Operation Shadow Breach Reflection - mathewyanez/tech-journal GitHub Wiki

  1. Describe the complete attack path you took from initial reconnaissance to gaining SSH access. What were the critical steps?

**Used online sources, scanned for open ports/services, looking for obvious open spots, until gaining access. **

  1. If you were TechNova's security team, at which stage do you think you could you have detected this attack? How?

Most likely in a vulnerability management point, where we would run scans to find vulnerabilitys, especially known ones in our network.

  1. Rate the severity of the Apache 2.4.49 vulnerability on a scale of 1-10. Justify your rating using CVSS scores and business context.

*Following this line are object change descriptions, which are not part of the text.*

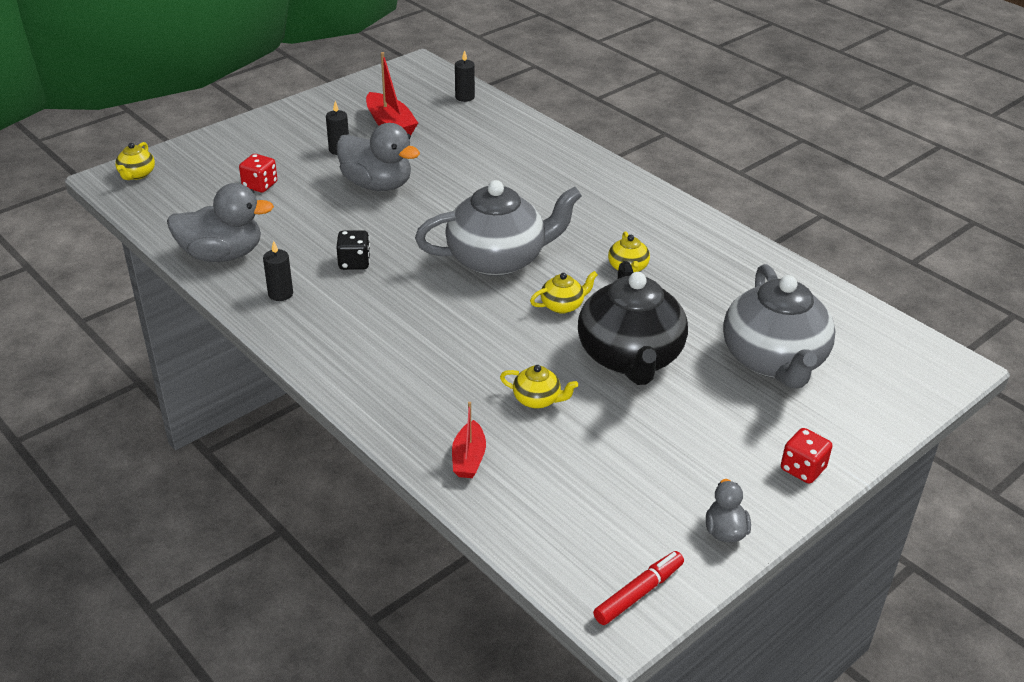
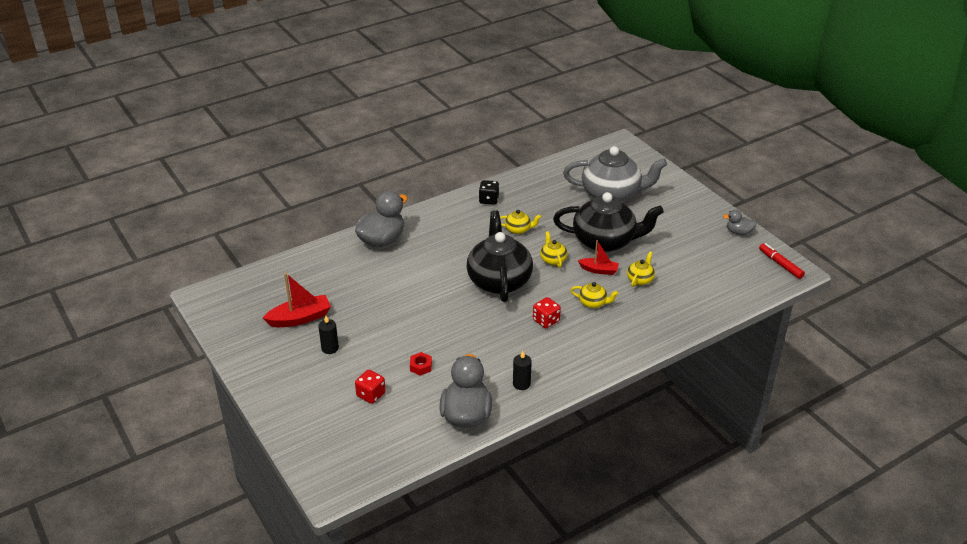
camera: 80 degrees left, 0 degrees up
(137, 174) = (329, 473): yellow teapot -> yellow teapot (593, 303)
(310, 214) = (421, 366): none -> red nut
(354, 263) = (490, 346): black dice -> black dice (488, 200)
(377, 185) = (389, 330): grey duck -> grey duck (382, 240)
(464, 97) = (271, 276): black candle -> none
(468, 458) = (688, 310): red boat -> red boat (599, 270)
(498, 259) = (499, 280): grey teapot -> black teapot
(802, 469) = (695, 201): red dice -> red dice (546, 321)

8-9 if there is a known vulerability running on your server, you have a serious problem. If that gets used business loses money, trust is lost.

  1. After reading the risk acceptance form, explain WHY TechNova chose to keep the vulnerable server running instead of patching immediately.

it was a srategic risk-based approach to prioritize critical threats and the need to maintain operational continuity. So essentially they thought it could be dealt with later.

  1. Do you agree or disagree with TechNova's decision? Support your answer with specific reasoning about business vs. security trade-offs.

If I was in their positon I do not know, potential consequences can be meassured compared to immediate remediation while it may be obvious after it has already happened, at the time in their position it very well could have been the correct choice. Given my stance I'd say I disagree with it as leaving those obvious and easy to fix issues open may very well be where attackers begin.

  1. What compensating controls (safety measures) did Technova put in place to reduce risk while keeping the vulnerable server running?

Encrypted passwords, restricted number of user accounts, and the important information was relatively hidden.

  1. Are these compensating controls adequate? What additional controls would you recommend?

No, web fuzzing found the vulnerabilities page relatively quickly, securing those configurations should be the first order of business. Finding the user account and password to ssh into the server was also not as difficult as it should've been, change the password.

  1. Is it ethical for a company to knowingly run vulnerable systems?

**No, they are not only putting themselves but their customers at risk as well. **

  1. Under what circumstances is this acceptable vs. negligent?

It is negligent if they knew about the problems and did not attempt to fix them. It can be morally acceptable based on if they didn't but from a papers perspective they will still be labeled negligent.

  1. If TechNova were breached by a real attacker, should the leadership team face legal consequences? why or why not?

Depends on what information is leaked, what NDA's or forms were signed, what they were resposible for. If they signed that the data were safe with them it would not be ok.